Reading passage:

____________

Accordingly, there is a need in the art for a protective coating that can be applied to a multitude of surfaces. In addition, there is a need in the art for the protective coating to be temporary, yet completely protect the surface. Further, there is a need in the art for the protective coating to be removed without the use of chemicals which could damage the underlying surface.

BRIEF SUMMARY OF SOME EXAMPLE EMBODIMENTS

This Summary is provided to introduce a selection of concepts in a simplified form that are further described below in the Detailed Description. This Summary is not intended to identify key features or essential characteristics of the claimed subject matter, nor is it intended to be used as an aid in determining the scope of the claimed subject matter.
One example embodiment includes a compound for creating a protective coating on a surface. The compound includes a natural rubber liquid mixture. The compound also includes a dispersant added to the natural rubber liquid mixture.
Another example embodiment includes a method for producing a compound for creating a protective coating on a surface. The method includes providing a liquid natural rubber, wherein the natural rubber liquid mixture includes between 50% and 80% solids by weight. The method also includes adding a dispersant to the natural rubber. The method further includes adding a pigment to the rubber/dispersant mixture.
Another example embodiment includes a method for temporarily protecting a surface using a compound for creating a protective coating. The method includes providing a protective compound. The compound includes a natural rubber liquid mixture, wherein the natural rubber liquid mixture includes between 50% and 80% solids by weight. The compound also includes a dispersant added to the natural rubber dispersant mixture. The method also includes applying the protective compound to a surface. The method further includes allowing the protective compound to cure.
These and other objects and features of the present invention will become more fully apparent from the following description and appended claims, or may be learned by the practice of the invention as set forth hereinafter.

BRIEF DESCRIPTION OF THE DRAWINGS

To further clarify various aspects of some example embodiments of the present invention, a more particular description of the invention will be rendered by reference to specific embodiments thereof which are illustrated in the appended drawings. It is appreciated that these drawings depict only illustrated embodiments of the invention and are therefore not to be considered limiting of its scope. The invention will be described and explained with additional specificity and detail through the use of the accompanying drawings in which:

FIG. 1 illustrates a method of temporarily protecting a surface;

FIG. 2 illustrates a method of creating a protective compound;

FIG. 3 illustrates an example of a protective compound being applied to a first surface; and

FIG. 4 illustrates an example of the cured protective compound being removed from a surface.

DETAILED DESCRIPTION OF SOME EXAMPLE EMBODIMENTS

Reference will now be made to the figures wherein like structures will be provided with like reference designations. It is understood that the figures are diagrammatic and schematic representations of some embodiments of the invention, and are not limiting of the present invention, nor are they necessarily drawn to scale.

____________

Activity 1:
Summarize the patent excerpt above in two sentences.

The input:

____________

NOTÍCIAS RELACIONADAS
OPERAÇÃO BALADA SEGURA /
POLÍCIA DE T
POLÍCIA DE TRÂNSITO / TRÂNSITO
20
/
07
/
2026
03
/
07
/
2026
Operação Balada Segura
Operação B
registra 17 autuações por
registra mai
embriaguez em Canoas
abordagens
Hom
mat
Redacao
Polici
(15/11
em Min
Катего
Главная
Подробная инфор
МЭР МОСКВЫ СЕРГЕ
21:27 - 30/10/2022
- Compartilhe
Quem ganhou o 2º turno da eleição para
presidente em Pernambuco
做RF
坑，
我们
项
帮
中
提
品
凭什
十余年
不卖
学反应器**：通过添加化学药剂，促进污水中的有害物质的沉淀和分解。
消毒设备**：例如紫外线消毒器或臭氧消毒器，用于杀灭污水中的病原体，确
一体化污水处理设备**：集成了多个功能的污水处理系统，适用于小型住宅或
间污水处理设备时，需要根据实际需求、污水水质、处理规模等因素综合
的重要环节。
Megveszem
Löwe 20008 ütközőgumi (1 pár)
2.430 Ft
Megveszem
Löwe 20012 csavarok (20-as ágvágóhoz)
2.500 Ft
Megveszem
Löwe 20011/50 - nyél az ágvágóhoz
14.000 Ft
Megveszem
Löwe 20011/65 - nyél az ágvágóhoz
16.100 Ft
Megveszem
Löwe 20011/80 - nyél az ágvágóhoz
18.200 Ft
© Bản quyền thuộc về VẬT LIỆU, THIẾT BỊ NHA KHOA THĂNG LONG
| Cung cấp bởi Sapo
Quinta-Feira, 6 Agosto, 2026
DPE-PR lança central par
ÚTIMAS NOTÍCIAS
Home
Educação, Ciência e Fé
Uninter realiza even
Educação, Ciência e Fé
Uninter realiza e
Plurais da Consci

____________

Activity 2:
Recast every line of the records as a numbered list, leaving out any blank lines.

Response box 1:
The patent excerpt identifies a need for a temporary protective coating that can be applied to many surfaces, completely protects them, and can be removed without chemicals that could damage the underlying surface. Its example embodiments include a compound made of a natural rubber liquid mixture with an added dispersant, a method of producing such a compound by adding a dispersant and then a pigment to liquid natural rubber, and a method of applying the compound to a surface and allowing it to cure.

Response box 2:
1. NOTÍCIAS RELACIONADAS
2. OPERAÇÃO BALADA SEGURA /
3. POLÍCIA DE T
4. POLÍCIA DE TRÂNSITO / TRÂNSITO
5. 20
6. /
7. 07
8. /
9. 2026
10. 03
11. /
12. 07
13. /
14. 2026
15. Operação Balada Segura
16. Operação B
17. registra 17 autuações por
18. registra mai
19. embriaguez em Canoas
20. abordagens
21. Hom
22. mat
23. Redacao
24. Polici
25. (15/11
26. em Min
27. Катего
28. Главная
29. Подробная инфор
30. МЭР МОСКВЫ СЕРГЕ
31. 21:27 - 30/10/2022
32. - Compartilhe
33. Quem ganhou o 2º turno da eleição para
34. presidente em Pernambuco
35. 做RF
36. 坑，
37. 我们
38. 项
39. 帮
40. 中
41. 提
42. 品
43. 凭什
44. 十余年
45. 不卖
46. 学反应器**：通过添加化学药剂，促进污水中的有害物质的沉淀和分解。
47. 消毒设备**：例如紫外线消毒器或臭氧消毒器，用于杀灭污水中的病原体，确
48. 一体化污水处理设备**：集成了多个功能的污水处理系统，适用于小型住宅或
49. 间污水处理设备时，需要根据实际需求、污水水质、处理规模等因素综合
50. 的重要环节。
51. Megveszem
52. Löwe 20008 ütközőgumi (1 pár)
53. 2.430 Ft
54. Megveszem
55. Löwe 20012 csavarok (20-as ágvágóhoz)
56. 2.500 Ft
57. Megveszem
58. Löwe 20011/50 - nyél az ágvágóhoz
59. 14.000 Ft
60. Megveszem
61. Löwe 20011/65 - nyél az ágvágóhoz
62. 16.100 Ft
63. Megveszem
64. Löwe 20011/80 - nyél az ágvágóhoz
65. 18.200 Ft
66. © Bản quyền thuộc về VẬT LIỆU, THIẾT BỊ NHA KHOA THĂNG LONG
67. | Cung cấp bởi Sapo
68. Quinta-Feira, 6 Agosto, 2026
69. DPE-PR lança central par
70. ÚTIMAS NOTÍCIAS
71. Home
72. Educação, Ciência e Fé
73. Uninter realiza even
74. Educação, Ciência e Fé
75. Uninter realiza e
76. Plurais da Consci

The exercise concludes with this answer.